Zu diesem Wachstum soll auch ein neuer Umgang mit Ersatzteilen beitragen, der eigentlich ein alter ist: Schüler will Werkstätten künftig wieder gebrauchte, aufgearbeitete Autoteile anbieten. In den USA, wo er lange gearbeitet hat, gebe es das noch heute. „Weil sich die Technik unter der Motorhaube dort nicht so schnell verändert wie in Europa, gibt es viele Teile im Fuhrpark, die man bei jüngeren Autos als Ersatzteil verwenden kann. In Europa gibt es das faktisch nicht mehr, hier haben Neuteile die aufbereiteten Teile vom Markt verdrängt“, sagt Schüler.
Er gehe aber davon aus, dass dieses Geschäft zurückkomme – aus zwei Gründen: Man kann damit CO₂-Emissionen verringern, und es könnte andererseits eine Antwort auf die derzeitigen Knappheiten sein. „Ich gehe davon aus, dass wir mehr als bisher von dem Material leben müssen, das im System ist“, sagt Schüler. Gerade bei den hochwertigen Komponenten der Elektroautos mit ihren vielen wertvollen Rohstoffen habe das seinen Sinn.

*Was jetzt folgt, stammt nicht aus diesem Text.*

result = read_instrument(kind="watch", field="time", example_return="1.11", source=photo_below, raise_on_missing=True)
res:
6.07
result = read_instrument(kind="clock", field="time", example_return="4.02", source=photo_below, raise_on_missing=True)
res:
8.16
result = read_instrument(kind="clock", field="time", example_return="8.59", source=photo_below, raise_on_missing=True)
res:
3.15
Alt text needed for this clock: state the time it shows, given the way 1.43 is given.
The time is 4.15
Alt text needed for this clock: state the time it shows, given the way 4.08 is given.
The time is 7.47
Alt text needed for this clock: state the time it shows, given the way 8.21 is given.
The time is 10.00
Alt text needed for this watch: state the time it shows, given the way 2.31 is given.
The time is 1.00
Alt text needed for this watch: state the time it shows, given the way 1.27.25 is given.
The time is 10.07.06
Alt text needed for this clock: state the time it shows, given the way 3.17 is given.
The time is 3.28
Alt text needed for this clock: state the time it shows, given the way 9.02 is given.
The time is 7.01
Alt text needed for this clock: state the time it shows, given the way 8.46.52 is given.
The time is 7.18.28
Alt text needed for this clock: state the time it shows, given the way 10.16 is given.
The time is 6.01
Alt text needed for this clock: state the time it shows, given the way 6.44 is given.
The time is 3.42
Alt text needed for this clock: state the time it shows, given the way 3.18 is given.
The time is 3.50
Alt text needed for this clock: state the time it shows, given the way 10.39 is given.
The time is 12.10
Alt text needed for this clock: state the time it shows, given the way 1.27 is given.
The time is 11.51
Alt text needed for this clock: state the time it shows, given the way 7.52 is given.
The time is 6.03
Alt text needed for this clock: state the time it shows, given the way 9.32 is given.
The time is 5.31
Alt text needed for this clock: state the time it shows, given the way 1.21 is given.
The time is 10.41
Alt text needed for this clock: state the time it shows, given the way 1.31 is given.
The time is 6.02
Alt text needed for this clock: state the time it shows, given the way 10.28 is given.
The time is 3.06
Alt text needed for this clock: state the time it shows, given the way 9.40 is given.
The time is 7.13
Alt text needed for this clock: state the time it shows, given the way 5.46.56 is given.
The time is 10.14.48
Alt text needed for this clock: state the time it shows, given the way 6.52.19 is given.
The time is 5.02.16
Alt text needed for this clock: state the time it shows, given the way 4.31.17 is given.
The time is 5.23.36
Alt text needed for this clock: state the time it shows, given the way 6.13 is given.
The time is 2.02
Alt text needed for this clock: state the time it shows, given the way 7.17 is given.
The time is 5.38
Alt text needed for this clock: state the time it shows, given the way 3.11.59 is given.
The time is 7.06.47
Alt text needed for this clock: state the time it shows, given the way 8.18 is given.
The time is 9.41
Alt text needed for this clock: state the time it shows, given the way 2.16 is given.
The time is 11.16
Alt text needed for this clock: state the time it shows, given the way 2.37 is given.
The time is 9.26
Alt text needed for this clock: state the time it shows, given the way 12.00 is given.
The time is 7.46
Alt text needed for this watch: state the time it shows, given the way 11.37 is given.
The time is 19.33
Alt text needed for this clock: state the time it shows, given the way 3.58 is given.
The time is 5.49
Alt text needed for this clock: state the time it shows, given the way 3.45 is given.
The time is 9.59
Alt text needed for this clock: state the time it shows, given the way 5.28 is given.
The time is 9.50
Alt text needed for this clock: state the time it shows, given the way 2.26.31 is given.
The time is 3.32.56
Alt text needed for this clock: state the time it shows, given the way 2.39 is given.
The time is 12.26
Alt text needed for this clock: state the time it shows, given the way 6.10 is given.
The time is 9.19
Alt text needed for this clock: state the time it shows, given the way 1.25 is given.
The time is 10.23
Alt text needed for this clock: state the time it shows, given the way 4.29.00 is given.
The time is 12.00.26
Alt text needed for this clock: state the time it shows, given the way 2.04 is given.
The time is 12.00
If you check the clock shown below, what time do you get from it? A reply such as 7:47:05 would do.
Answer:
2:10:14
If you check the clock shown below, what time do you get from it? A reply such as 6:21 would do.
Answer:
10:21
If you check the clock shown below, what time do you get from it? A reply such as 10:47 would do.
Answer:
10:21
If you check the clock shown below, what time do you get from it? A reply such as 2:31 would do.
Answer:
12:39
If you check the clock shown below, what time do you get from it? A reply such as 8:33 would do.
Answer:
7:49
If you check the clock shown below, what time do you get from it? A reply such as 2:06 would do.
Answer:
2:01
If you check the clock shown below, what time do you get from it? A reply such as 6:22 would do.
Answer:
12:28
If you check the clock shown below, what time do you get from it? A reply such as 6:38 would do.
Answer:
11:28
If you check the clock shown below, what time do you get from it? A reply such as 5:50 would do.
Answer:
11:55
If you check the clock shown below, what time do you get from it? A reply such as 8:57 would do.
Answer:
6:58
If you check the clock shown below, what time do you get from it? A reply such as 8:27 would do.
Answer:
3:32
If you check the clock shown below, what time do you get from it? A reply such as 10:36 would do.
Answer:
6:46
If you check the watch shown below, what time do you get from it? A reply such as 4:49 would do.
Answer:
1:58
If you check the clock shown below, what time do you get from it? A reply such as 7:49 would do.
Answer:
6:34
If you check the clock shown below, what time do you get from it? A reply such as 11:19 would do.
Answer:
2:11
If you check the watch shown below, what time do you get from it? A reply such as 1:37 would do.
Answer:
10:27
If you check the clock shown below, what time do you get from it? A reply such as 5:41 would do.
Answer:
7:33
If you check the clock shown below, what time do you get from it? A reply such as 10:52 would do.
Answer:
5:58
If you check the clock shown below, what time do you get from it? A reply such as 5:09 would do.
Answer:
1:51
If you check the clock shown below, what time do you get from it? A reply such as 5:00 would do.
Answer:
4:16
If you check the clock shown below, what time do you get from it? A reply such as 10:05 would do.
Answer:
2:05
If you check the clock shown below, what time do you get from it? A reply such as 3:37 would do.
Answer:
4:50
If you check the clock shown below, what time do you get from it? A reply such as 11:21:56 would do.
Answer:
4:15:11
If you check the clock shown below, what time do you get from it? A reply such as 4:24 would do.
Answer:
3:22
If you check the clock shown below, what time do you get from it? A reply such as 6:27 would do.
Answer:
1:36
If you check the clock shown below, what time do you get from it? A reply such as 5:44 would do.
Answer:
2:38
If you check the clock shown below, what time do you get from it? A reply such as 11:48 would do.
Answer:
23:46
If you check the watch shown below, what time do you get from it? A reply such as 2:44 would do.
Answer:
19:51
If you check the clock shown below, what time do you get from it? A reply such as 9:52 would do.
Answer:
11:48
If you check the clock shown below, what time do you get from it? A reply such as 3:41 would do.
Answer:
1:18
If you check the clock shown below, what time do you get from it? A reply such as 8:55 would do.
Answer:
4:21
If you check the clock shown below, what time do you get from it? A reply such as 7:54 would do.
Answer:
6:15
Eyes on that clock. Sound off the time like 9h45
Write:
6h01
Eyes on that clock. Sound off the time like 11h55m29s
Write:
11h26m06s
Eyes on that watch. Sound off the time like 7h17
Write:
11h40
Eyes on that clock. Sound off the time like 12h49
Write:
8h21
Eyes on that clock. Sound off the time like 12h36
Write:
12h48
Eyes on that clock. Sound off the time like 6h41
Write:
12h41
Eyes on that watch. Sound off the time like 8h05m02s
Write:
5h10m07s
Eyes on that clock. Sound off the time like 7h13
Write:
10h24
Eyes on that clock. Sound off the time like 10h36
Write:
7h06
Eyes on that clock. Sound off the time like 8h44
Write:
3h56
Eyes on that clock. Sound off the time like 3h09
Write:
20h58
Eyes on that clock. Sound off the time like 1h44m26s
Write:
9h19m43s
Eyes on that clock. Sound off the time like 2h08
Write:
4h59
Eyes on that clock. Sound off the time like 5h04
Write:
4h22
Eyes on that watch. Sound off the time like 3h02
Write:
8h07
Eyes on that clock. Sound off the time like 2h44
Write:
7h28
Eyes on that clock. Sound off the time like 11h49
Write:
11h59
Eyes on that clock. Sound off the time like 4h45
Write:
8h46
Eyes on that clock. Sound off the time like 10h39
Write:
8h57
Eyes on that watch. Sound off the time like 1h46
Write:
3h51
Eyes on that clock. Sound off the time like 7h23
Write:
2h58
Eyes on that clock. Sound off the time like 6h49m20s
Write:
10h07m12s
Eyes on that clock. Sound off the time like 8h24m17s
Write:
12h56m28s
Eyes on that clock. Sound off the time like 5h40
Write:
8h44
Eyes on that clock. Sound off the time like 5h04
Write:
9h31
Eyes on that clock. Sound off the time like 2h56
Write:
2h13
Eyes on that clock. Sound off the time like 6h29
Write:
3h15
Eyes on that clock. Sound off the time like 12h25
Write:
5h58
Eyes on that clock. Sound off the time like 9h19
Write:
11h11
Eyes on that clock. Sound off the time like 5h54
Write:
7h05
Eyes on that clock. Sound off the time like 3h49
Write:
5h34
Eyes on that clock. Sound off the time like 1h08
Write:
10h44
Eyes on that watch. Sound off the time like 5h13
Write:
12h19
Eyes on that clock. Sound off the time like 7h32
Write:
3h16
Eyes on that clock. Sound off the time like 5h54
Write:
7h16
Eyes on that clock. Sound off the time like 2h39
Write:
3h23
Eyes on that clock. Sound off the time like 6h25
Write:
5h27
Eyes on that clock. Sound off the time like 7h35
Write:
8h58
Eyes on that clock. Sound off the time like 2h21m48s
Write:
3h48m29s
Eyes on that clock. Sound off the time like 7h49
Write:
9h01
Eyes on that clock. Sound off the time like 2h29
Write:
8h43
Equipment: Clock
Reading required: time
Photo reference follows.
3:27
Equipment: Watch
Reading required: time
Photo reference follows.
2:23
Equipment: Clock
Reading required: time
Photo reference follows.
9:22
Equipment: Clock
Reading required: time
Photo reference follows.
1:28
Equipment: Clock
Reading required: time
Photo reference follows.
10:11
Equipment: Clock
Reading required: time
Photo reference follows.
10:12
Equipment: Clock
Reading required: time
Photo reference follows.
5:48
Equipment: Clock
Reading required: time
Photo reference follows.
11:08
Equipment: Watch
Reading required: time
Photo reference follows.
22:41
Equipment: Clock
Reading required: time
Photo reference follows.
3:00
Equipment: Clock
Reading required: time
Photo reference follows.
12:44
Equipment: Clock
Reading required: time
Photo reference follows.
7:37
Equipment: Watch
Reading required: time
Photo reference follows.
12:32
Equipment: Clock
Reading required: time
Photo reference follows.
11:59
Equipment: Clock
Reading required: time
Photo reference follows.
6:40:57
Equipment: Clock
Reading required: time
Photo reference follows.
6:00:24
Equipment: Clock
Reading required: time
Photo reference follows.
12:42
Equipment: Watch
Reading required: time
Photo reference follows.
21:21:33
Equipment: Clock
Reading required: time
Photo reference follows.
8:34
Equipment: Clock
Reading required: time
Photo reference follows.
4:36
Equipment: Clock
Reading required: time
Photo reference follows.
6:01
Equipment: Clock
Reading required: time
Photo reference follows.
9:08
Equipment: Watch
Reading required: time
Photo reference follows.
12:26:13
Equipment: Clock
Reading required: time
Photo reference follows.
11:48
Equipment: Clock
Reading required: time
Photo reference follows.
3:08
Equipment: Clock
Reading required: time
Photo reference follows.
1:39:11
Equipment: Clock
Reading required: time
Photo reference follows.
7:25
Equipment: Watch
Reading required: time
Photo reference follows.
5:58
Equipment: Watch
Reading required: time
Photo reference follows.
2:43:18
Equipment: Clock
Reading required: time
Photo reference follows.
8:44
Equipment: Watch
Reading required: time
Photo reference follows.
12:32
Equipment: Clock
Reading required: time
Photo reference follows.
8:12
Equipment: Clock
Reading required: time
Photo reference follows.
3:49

Reparaturlösung als clevere Alternative
2022 hat Schaeffler die erste Reparaturlösung für E-Achsen vorgestellt. Wo Fahrzeughersteller ihren Kunden derzeit ausschließlich teure Austauschaggregate zur Verfügung stellen, bietet der Automotive Aftermarket von Schaeffler mit dem E-Axle RepSystem-G als erster Anbieter im Ersatzteilmarkt eine Reparaturlösung für E-Achsgetriebe. Während bei einer Fahrzeuginstandsetzung mittels Austauschaggregat der Antriebsstrang komplett ersetzt wird, tauschen die Werkstätten bei der Schaeffler-Lösung nur die relevanten Komponenten respektive die Teile mit dem größten Verschleiß aus. Das spart Ressourcen, Geld und CO₂ und zahlt somit auf das Thema Nachhaltigkeit ein. Ebenfalls schafft die neue Reparaturlösung zusätzliches Geschäftspotenzial für freie Werkstätten.